Erik Burgess, Published December 12 2012
VIDEO: Dilworth police chief says he won't resign
Officers here attempted to present a letter to the City Council on Monday, asking Josh Ebert to resign and detailing several complaints against the chief, who started the job March 1.
“It is obvious from what has happened in the past few days that training on ethics and personal and professional relationships should be higher on the training list,” Ebert said in a statement to the media Wednesday.
The complaints lodged against Ebert included concerns about scheduling, hiring, budgeting, leadership, accountability and ethics, according to the letter that was presented to the mayor by Officer Brad Browning.
The letter contained six signatures, and the city of Dilworth employs six full-time police officers and two part-time officers.
In his response, Ebert called the complaints “vague,” and said the officers did not follow proper departmental procedures and “disobeyed” Mayor Chad Olson when they attempted to present the letter to the council on Monday.

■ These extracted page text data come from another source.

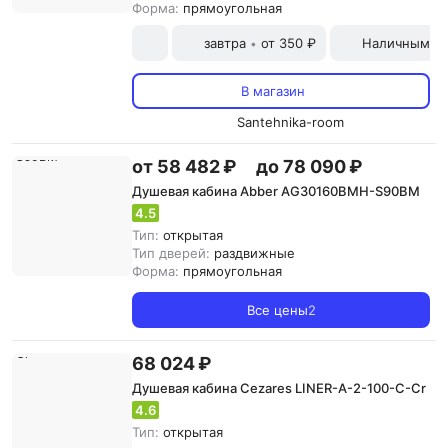
Форма:
прямоугольная
завтра
от 350 ₽
Наличными и
•
В магазин
Santehnika-room
от 58 482 ₽
до 78 090 ₽
Душевая кабина Abber AG30160BMH-S90BM
4.5
Тип:
открытая
Тип дверей:
раздвижные
Форма:
прямоугольная
Все цены
2
68 024 ₽
Душевая кабина Cezares LINER-A-2-100-C-Cr
4.6
Тип:
открытая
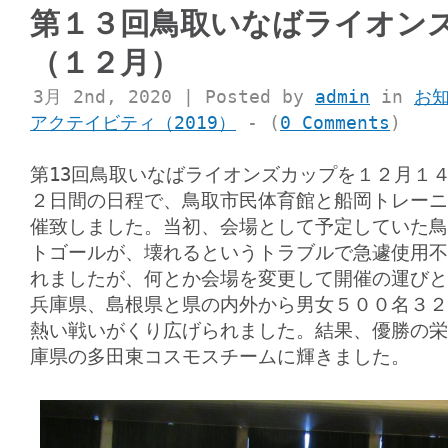
第１３回鳥取いなばライオン
（１２月）
3月 2nd, 2020 | Posted by
admin
in
お
アクテイビティ（2019）
- (
0 Comments
)
第13回鳥取いなばライオンズカップを１２月１
２日間の日程で、鳥取市民体育館と船岡トレーニ
催致しました。当初、会場として予定していた鳥
トゴールが、壊れるというトラブルで急遽使用不
れましたが、何とか会場を変更して開催の運びと
兵庫県、島根県と県の内外から男女５００名３２
熱い戦いがくり広げられました。結果、優勝の栄
庫県の多田東コスモスチームに輝きました。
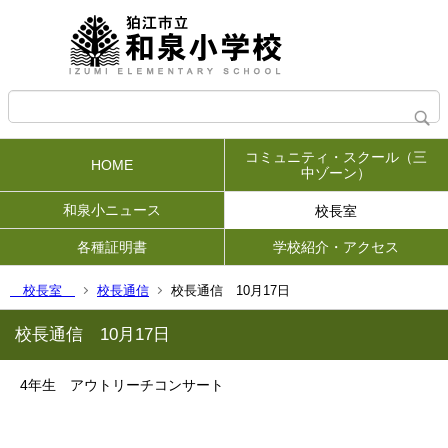
コミュニティ・スクール（三
HOME
中ゾーン）
和泉小ニュース
校長室
各種証明書
学校紹介・アクセス
校長室
校長通信
校長通信 10月17日
校長通信 10月17日
4年生 アウトリーチコンサート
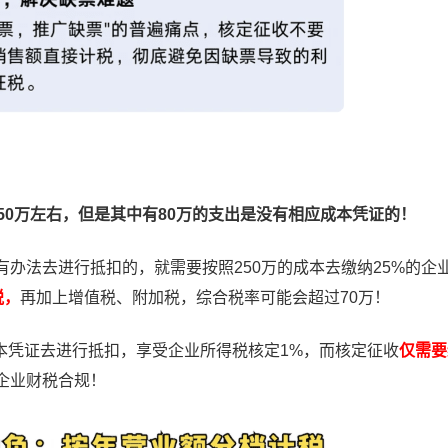
50万左右，但是其中有80万的支出是没有相应成本凭证的！
办法去进行抵扣的，就需要按照250万的成本去缴纳25%的企
税，
再加上增值税、附加税，综合税率可能会超过70万！
凭证去进行抵扣，享受企业所得税核定1%，而核定征收
仅需要
企业财税合规！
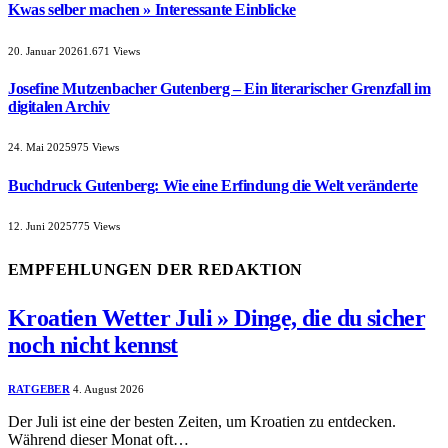
Kwas selber machen » Interessante Einblicke
20. Januar 2026
1.671
Views
Josefine Mutzenbacher Gutenberg – Ein literarischer Grenzfall im
digitalen Archiv
24. Mai 2025
975
Views
Buchdruck Gutenberg: Wie eine Erfindung die Welt veränderte
12. Juni 2025
775
Views
EMPFEHLUNGEN DER REDAKTION
Kroatien Wetter Juli » Dinge, die du sicher
noch nicht kennst
RATGEBER
4. August 2026
Der Juli ist eine der besten Zeiten, um Kroatien zu entdecken.
Während dieser Monat oft…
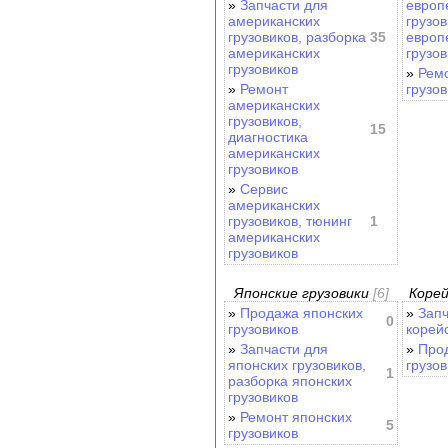
»
Запчасти для
европ
американских
грузов
грузовиков, разборка
35
европ
американских
грузов
грузовиков
»
Ремо
»
Ремонт
грузов
американских
грузовиков,
15
диагностика
американских
грузовиков
»
Cервис
американских
грузовиков, тюнинг
1
американских
грузовиков
Японские грузовики
[6]
Корей
»
Продажа японских
»
Запч
0
грузовиков
корейс
»
Запчасти для
»
Про
японских грузовиков,
грузов
1
разборка японских
грузовиков
»
Ремонт японских
5
грузовиков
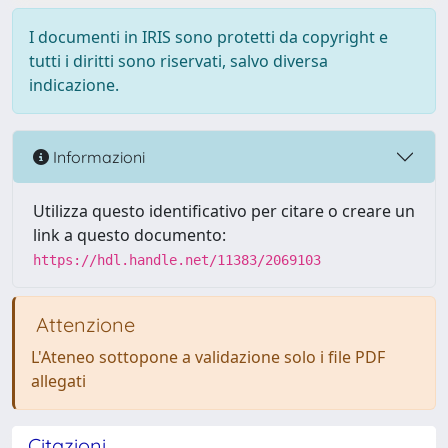
I documenti in IRIS sono protetti da copyright e
tutti i diritti sono riservati, salvo diversa
indicazione.
Informazioni
Utilizza questo identificativo per citare o creare un
link a questo documento:
https://hdl.handle.net/11383/2069103
Attenzione
L'Ateneo sottopone a validazione solo i file PDF
allegati
Citazioni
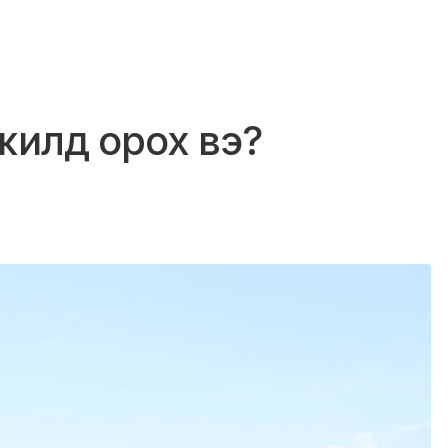
жилд орох вэ?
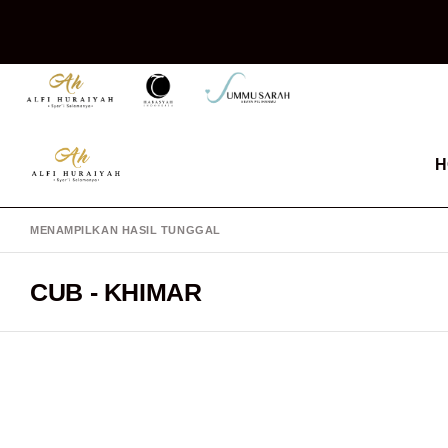
H
MENAMPILKAN HASIL TUNGGAL
CUB - KHIMAR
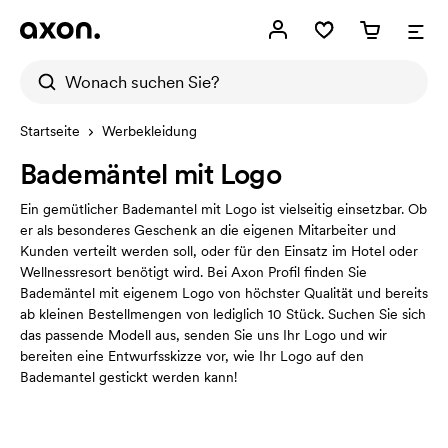
Startseite
Werbekleidung
Bademäntel mit Logo
Ein gemütlicher Bademantel mit Logo ist vielseitig einsetzbar. Ob
er als besonderes Geschenk an die eigenen Mitarbeiter und
Kunden verteilt werden soll, oder für den Einsatz im Hotel oder
Wellnessresort benötigt wird. Bei Axon Profil finden Sie
Bademäntel mit eigenem Logo von höchster Qualität und bereits
ab kleinen Bestellmengen von lediglich 10 Stück. Suchen Sie sich
das passende Modell aus, senden Sie uns Ihr Logo und wir
bereiten eine Entwurfsskizze vor, wie Ihr Logo auf den
Bademantel gestickt werden kann!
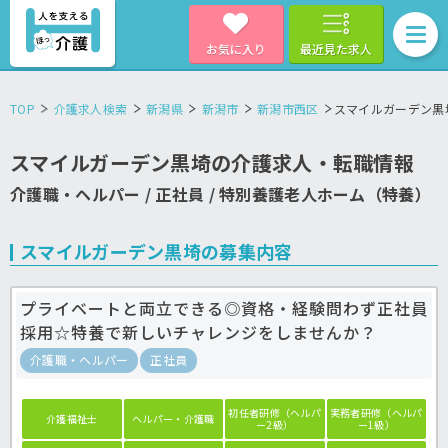
お気に入り
最近見た求人
TOP
介護求人検索
新潟県
新潟市
新潟市西区
スマイルガーデン黒
スマイルガーデン黒埼の介護求人・転職情報
介護職・ヘルパー / 正社員 / 特別養護老人ホーム（特養）
スマイルガーデン黒埼の募集内容
プライベートと両立できる◎資格・経験問わず正社員
採用☆特養で新しいチャレンジをしませんか？
介護職・ヘルパー
正社員
初任者研修（ヘルパ
実務者研修（ヘルパ
介護福祉士
ヘルパー・介護職
ー2級）
ー1級）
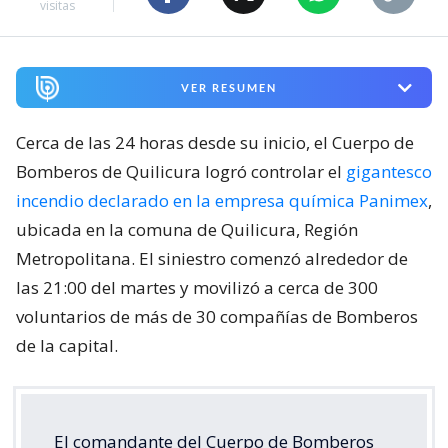
visitas
VER RESUMEN
Cerca de las 24 horas desde su inicio, el Cuerpo de
Bomberos de Quilicura logró controlar el
gigantesco
incendio declarado en la empresa química Panimex
,
ubicada en la comuna de Quilicura, Región
Metropolitana. El siniestro comenzó alrededor de
las 21:00 del martes y movilizó a cerca de 300
voluntarios de más de 30 compañías de Bomberos
de la capital.
El comandante del Cuerpo de Bomberos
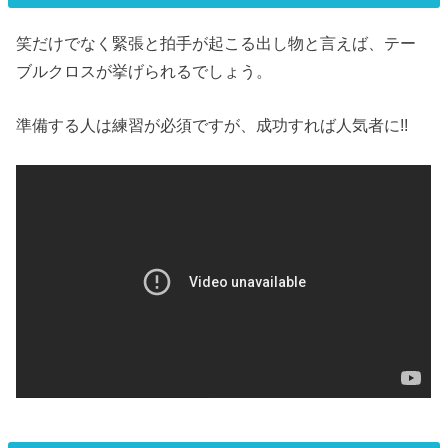
笑だけでなく緊張と拍手が起こる出し物と言えば、テー
ブルクロスが挙げられるでしょう。
準備する人は練習が必須ですが、成功すれば人気者に!!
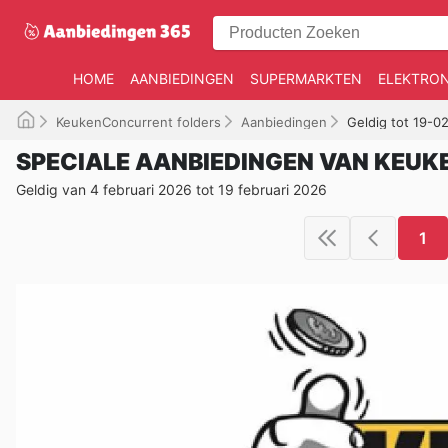
HOME
AANBIEDINGEN
SUPERMARKTEN
ELEKTRON
KeukenConcurrent folders
Aanbiedingen
Geldig tot 19-0
SPECIALE AANBIEDINGEN VAN KEU
Geldig van 4 februari 2026 tot 19 februari 2026
1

Olson told the officers that a City Council meeting was not the appropriate place to lodge such a complaint.
“No formal charges or complaints have been presented to me, and I have not done anything that would cause me to expect any,” Ebert said, adding that the mayor and council support him.
Ebert said when he started as police chief, he realized his officers did not meet training standards set forth by the Minnesota Board of Peace Officer Standards and Training, and he was working to correct that.
He also said with only six full-time officers, schedules can be stretched thin, especially because the city likes to keep overtime low.
“Not everyone can be made happy,” Ebert said, adding that he recently hired two part-time officers to help alleviate scheduling concerns.
On Monday, Browning responded to the suggestion by city officials that the complaints may be motivated by officers who also applied for the police chief position internally and are not giving Ebert a fair shot.
The letter states: “The applicants officially and publically rescind any applications or expressed interest in the position.”
Ebert said he will be working with the officers “in a constructive and appropriate manner” to deal with their concerns, and after giving his statement to the media, he deferred all questions to city officials.
“I can assure the community that our level of police service has not been compromised in any way,” he said.
Before taking the job here, Ebert spent eight years as police chief in Pine River, a town of about 950 people roughly 30 miles north of Brainerd.